There are going to be several areas where education and awareness are going to be potential snags:
- Authors interpreting eligibiltiy of their work for submission to SOAR
- What version of your paper is allowed to be submitted? User confusion on terms.
- Version of record - version on the publisher's site with all publisher branding and logos.
- Post-print/Accepted version - After all peer-review has occurred. Final version accepted by the publisher for inclusion in journal. No publisher branding/logos.
- Pre-print/Submitted version - First version submitted to the publisher. Before peer-review has occurred.
- Creative commons license assigned to submitted works.
- Journals can require a specific type of license for works deposited in institutional repositories.
- Process of submitting - testers not excited about walking through the submission form. Required to have a record of author's permission. Perhaps move to RedCap for submission collection?
- Potential bottleneck - ME! One person mediates all eligiblity and submissions. Hope we're successful enough to have this issue!
- Unknown! - Issues will raise their head as we begin the rollout and submission process.
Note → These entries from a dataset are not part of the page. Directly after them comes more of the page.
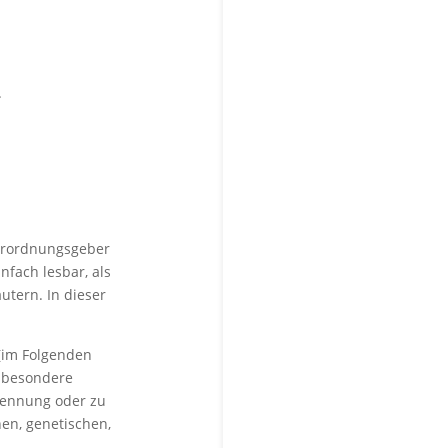
.
Verordnungsgeber
nfach lesbar, als
utern. In dieser
n (im Folgenden
nsbesondere
Kennung oder zu
en, genetischen,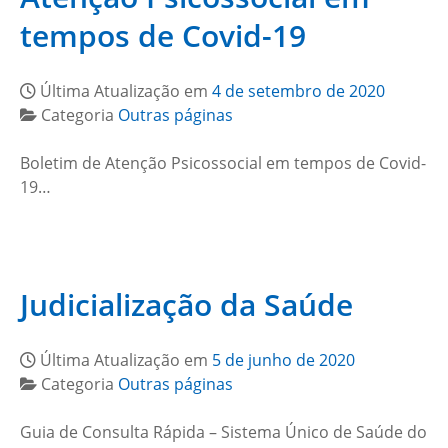
tempos de Covid-19
Última Atualização em
4 de setembro de 2020
Categoria
Outras páginas
Boletim de Atenção Psicossocial em tempos de Covid-
19…
Judicialização da Saúde
Última Atualização em
5 de junho de 2020
Categoria
Outras páginas
Guia de Consulta Rápida – Sistema Único de Saúde do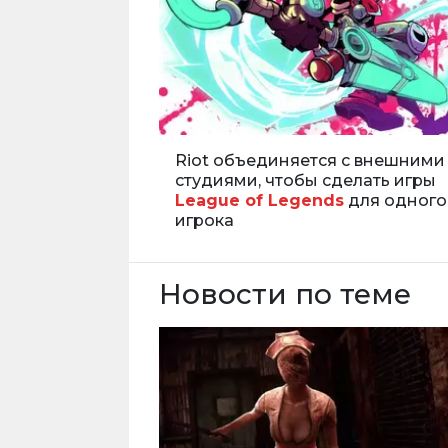
Riot объединяется с внешними
студиями, чтобы сделать игры
League of Legends
для одного
игрока
Новости по теме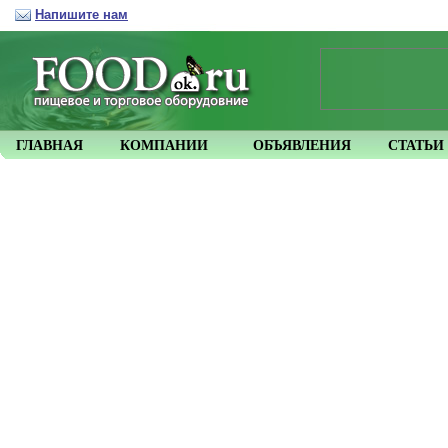
Напишите нам
ГЛАВНАЯ
КОМПАНИИ
ОБЪЯВЛЕНИЯ
СТАТЬИ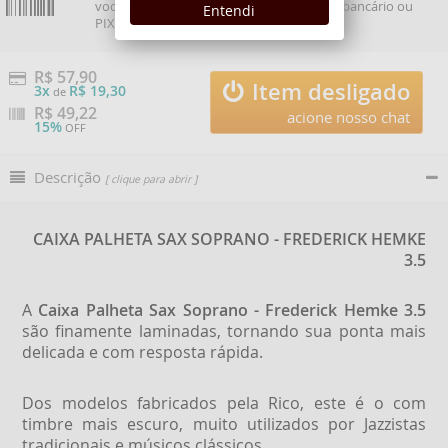
15%
você ganha
de desconto no boleto bancário ou
Entendi
PIX
. Uma economia de R$112,69.
R$ 57,90
Item desligado
3x
R$ 19,30
de
R$
49,22
acione nosso chat
15%
OFF
Descrição
[ clique para abrir ]
CAIXA PALHETA SAX SOPRANO - FREDERICK HEMKE
3.5
A
Caixa Palheta Sax Soprano - Frederick Hemke 3.5
são finamente laminadas, tornando sua ponta mais
delicada e com resposta rápida.
Dos modelos fabricados pela Rico, este é o com
timbre mais escuro, muito utilizados por Jazzistas
tradicionais e músicos clássicos.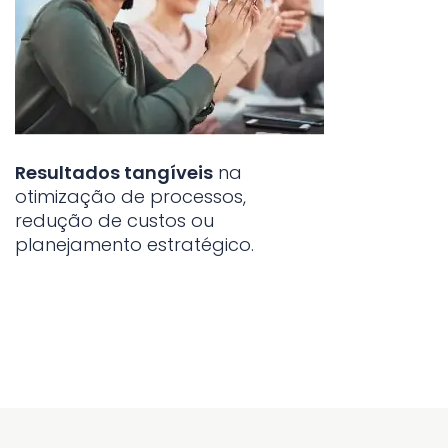
Resultados tangíveis
na
otimização de processos,
redução de custos ou
planejamento estratégico.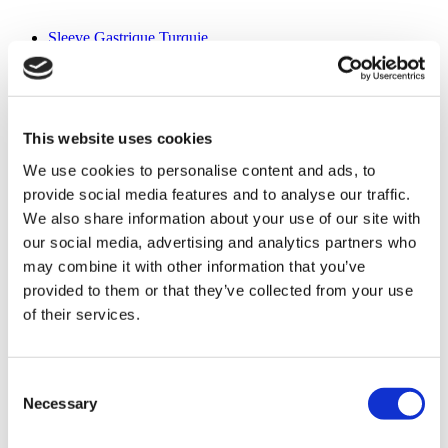
Traitements Populaires en Turquie
Sleeve Gastrique Turquie
Rhinoplastie Turquie
Implants Mammaires Turquie
Réduction Mammaire Turquie
Gynécomastie Turquie
Implants Dentaires Turquie
This website uses cookies
Facettes Turquie
Couronnes Turquie
We use cookies to personalise content and ads, to
Liposuccion Turquie
provide social media features and to analyse our traffic.
Chirurgie bariatrique Turquie
Chirurgie De Bypass Gastrique Turquie
We also share information about your use of our site with
Dentisterie Turquie
our social media, advertising and analytics partners who
Brazilian Butt Lift Turquie
may combine it with other information that you’ve
Greffe De Cheveux Turquie
Chirurgie plastique Turquie
provided to them or that they’ve collected from your use
Hollywood Smile Turquie
of their services.
All-on-6 Turquie
Chirurgie Six Pack Turquie
All-on-4 Turquie
Consent
Cliniques Populaires
Necessary
Selection
Clinique Luna
Istanbul European Clinic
How to ease these pain points?
- Continue building awareness and continue the conversation to perfect the process.
- Build enthusiasm for participation in SOAR as creating a collection of the body of research of the institution.
- Continued development of the libguides on SOAR and Scholarly Publishing in response to issues.
- Create and offer online short courses on submitting to SOAR and issues around it.
Our Elsevier partnership on the scholarly publication process can be a good jump-off point.